James Just had been unable to find it the week before, but we didn't have much trouble. The beta we had from MountainProject.com was spot on - from The Notch traverse horizontally along the east side of the ridge until you get to the base of the gully. There was one obstacle on the way though - a 20' delicate slab traverse. This was pretty intimidating in mountaineering boots, but trivial in climbing shoes. So we switched out of our boots into climbing shoes (we brought 'em, so we might as well use 'em).
After the 20' slab traverse we were at the base of The Staircase. The Staircase was relatively snow free but was flowing with a lot of water. It looked very blocky and pretty straightforward - 4th class or 5.easy - so I set off to free solo it. I got about 80% of the way up it before I encountered a series of moves I just couldn't screw up the courage to free solo. My shoes were wet and muddy and before me lay a series of delicate slab moves on small crystals with an awkward undercling flake for hands. I wasn't sure how good the hands were going to be farther around the flake and my wet and muddy climbing shoes didn't inspire much confidence so I waited for Fabio to bring up the rope. I threw a couple of cams below the flake and pulled the moves without issue. In another 50' I was on the ridge crest with nothing but a short 3rd class scramble between us and the summit.
Knowing that I had needed to protect some moves Michael and Brian set up an anchor at the bottom of The Staircase and Michael led the whole pitch - it turned out to be a full 60m pitch.
Once we were all on the ridge crest we set off for the summit. The weather was beginning to close in so we were in a bit of a hurry. The clouds were looking very ominous and we heard distant thunder every once in a while.
Soon we were on the summit. We spent just enough time to catch our breaths and let Brian perform his new summit ritual - summit pushups. I'm still not sure what the logic is behind the number of pushups on the summit... Was it 14,255 pushups for the elevation? Or 30+ pushups for the number times Brian had summitted Longs? I think it ended up being as many as he could do - about eight (not bad with 30lb pack on, at 14,255', after a 12 hour ascent).

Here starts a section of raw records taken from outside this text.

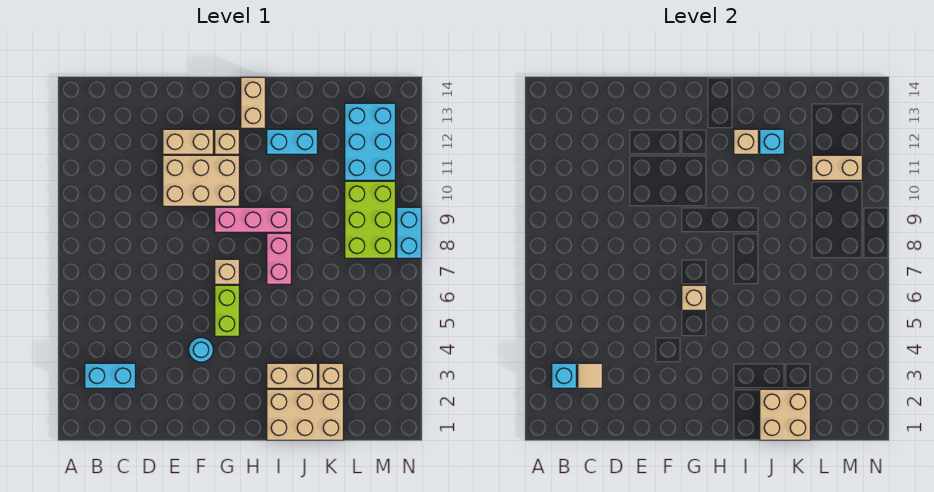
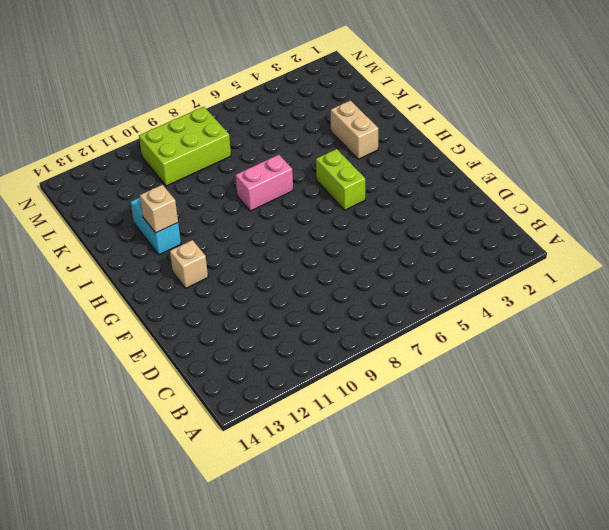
lime brick G5:H5 level 1 -> lime brick G5:G6 level 1
none -> cyan brick B3:C3 level 1
none -> tan brick E10:G11 level 1
none -> tan brick E12:F12 level 1

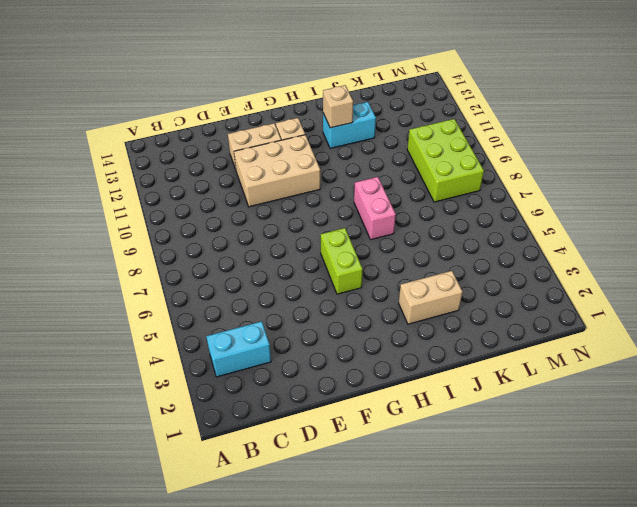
none -> cyan round brick F4 level 1
none -> tan brick G7 level 1
none -> pink brick G9:I9 level 1

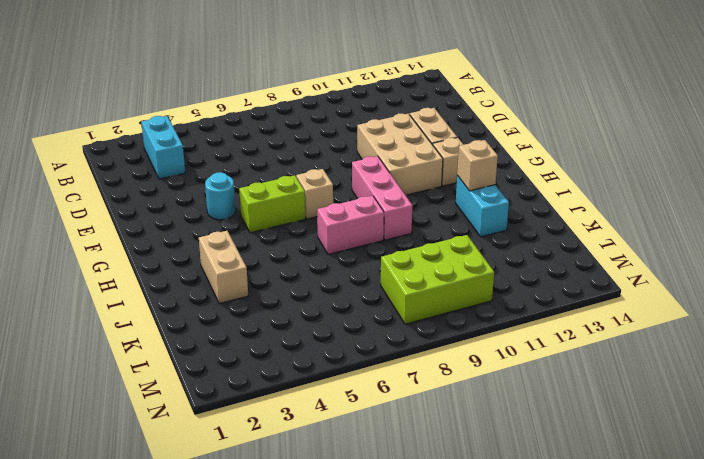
none -> tan brick H13:H14 level 1
none -> tan brick I1:K2 level 1
none -> tan brick K3 level 1

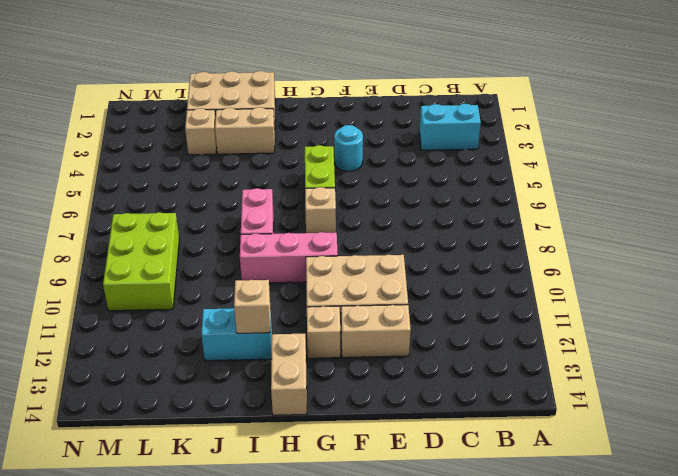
none -> cyan brick L11:M13 level 1
none -> cyan brick N8:N9 level 1
none -> cyan brick B3 level 2

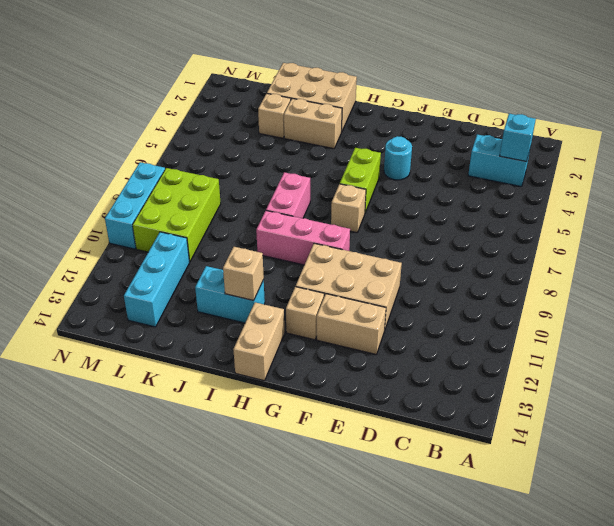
cyan brick L11:L13 level 1 -> cyan brick L11:M13 level 1
cyan brick N8:N10 level 1 -> cyan brick N8:N9 level 1
none -> tan tile C3 level 2
none -> tan brick G6 level 2
none -> tan brick J1:K2 level 2

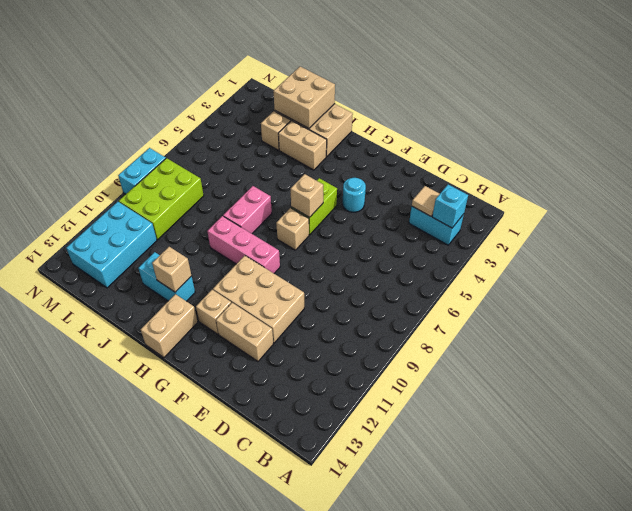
none -> cyan brick J12 level 2
none -> tan brick L11:M11 level 2

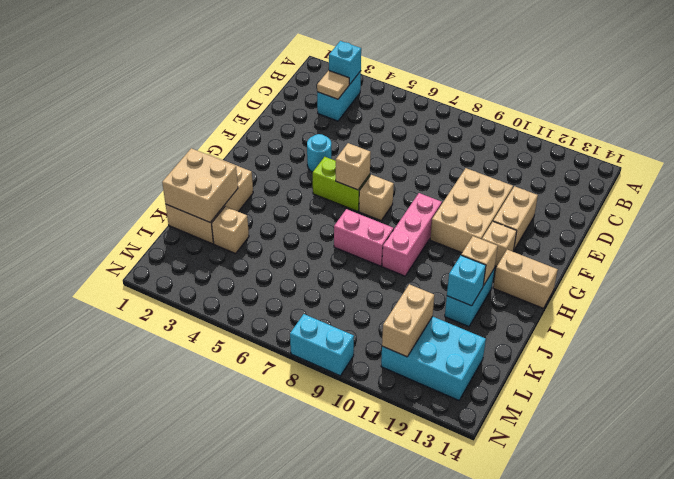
none -> tan brick I3:J3 level 1
none -> lime brick L8:M10 level 1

After the summit ritual and a round of handshakes and congratulations we beat a hasty retreat down the North Face. The snow was really soft and crappy, with periodic sheets of manky ice beneath it. It seemed like it took forever to finally find the eyebolts. En route we caught a few snow flurries and our axes buzzed a couple of times but we really lucked out with the weather. Eventually we were all rapped down and on the snow apron below The Cables Route. Then there was a couple hundred-foot hellacious posthole slog down the snow apron and onto the boulders. When we finally made it down to the boulders we took a nice long rest break - we'd made it past all the difficulties and it seemed like the weather was going to pass us without issue. All that remained was the death march back to the car.
The weather continued to hold and was actually quite pleasant during the hike down. The mosquitoes were pretty bad from the Jims Grove junction all the way down to the car but otherwise the hike out was uneventful. We arrived back at the car at 7:15pm - exactly 18 hours after departing. This trip set a new personal record for earliest departure from home (11:45 the night before), earliest time to hit the trailhead (1:15am), and long car-to-car time (18 hrs). I was whooped, but not too whooped for the traditional fish burrito and margarita at Ed's Cantina.